Having got the mouse serum response as good possible, GSK then interrogate the outcomes. This is done using tissues from spleen, lymph nodes, and bone marrow, focusing on memory B cells and plasma cells. FACS screening was performed using biotinylated GPCR VLPs, leading to the sorting of various well plates based on serum signal strength.

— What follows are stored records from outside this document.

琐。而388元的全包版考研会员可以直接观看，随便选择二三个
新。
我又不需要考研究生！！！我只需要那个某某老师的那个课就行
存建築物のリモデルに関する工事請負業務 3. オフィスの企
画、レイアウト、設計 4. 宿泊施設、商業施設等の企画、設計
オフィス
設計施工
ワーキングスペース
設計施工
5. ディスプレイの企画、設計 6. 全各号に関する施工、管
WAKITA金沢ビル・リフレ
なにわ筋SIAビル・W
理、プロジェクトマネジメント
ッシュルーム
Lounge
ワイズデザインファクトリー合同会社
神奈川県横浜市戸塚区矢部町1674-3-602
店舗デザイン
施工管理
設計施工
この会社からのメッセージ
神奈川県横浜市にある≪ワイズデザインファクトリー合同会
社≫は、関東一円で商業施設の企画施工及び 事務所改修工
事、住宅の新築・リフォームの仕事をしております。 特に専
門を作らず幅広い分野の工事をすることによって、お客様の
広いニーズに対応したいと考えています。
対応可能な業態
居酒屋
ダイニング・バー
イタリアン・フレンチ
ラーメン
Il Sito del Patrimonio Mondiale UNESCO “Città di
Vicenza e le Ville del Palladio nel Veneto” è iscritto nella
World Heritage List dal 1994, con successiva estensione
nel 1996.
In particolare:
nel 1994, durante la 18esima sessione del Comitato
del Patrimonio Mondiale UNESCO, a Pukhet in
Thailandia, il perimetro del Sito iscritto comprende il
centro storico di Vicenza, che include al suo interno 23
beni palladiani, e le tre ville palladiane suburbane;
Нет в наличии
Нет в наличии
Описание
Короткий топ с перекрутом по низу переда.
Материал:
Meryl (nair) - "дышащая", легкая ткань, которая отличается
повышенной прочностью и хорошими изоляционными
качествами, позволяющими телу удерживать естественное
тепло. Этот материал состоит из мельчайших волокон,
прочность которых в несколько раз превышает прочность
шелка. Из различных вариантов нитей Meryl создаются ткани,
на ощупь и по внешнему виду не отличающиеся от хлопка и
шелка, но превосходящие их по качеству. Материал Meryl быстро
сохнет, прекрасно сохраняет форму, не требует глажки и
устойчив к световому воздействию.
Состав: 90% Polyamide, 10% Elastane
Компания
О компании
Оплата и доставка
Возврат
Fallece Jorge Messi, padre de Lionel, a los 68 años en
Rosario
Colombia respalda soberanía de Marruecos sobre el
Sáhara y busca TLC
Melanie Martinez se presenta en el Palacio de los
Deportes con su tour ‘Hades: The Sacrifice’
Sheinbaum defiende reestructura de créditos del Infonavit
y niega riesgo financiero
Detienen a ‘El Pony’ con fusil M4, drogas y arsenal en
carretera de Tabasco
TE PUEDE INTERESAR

Then, the antibody discovery process involves recombination, sequencing, diversity gene analysis, and expression, with additional NGS analysis. The screening strategy includes binding analysis to human and cyno GPCRs, ADCC assays, and biophysics to ensure useful antibodies.
Finally, Wattam outlined the result of the campaign. It was a successful campaign resulting in 24 clones selected for the hit panel, with antibodies showing diverse epitope coverage and binding profiles.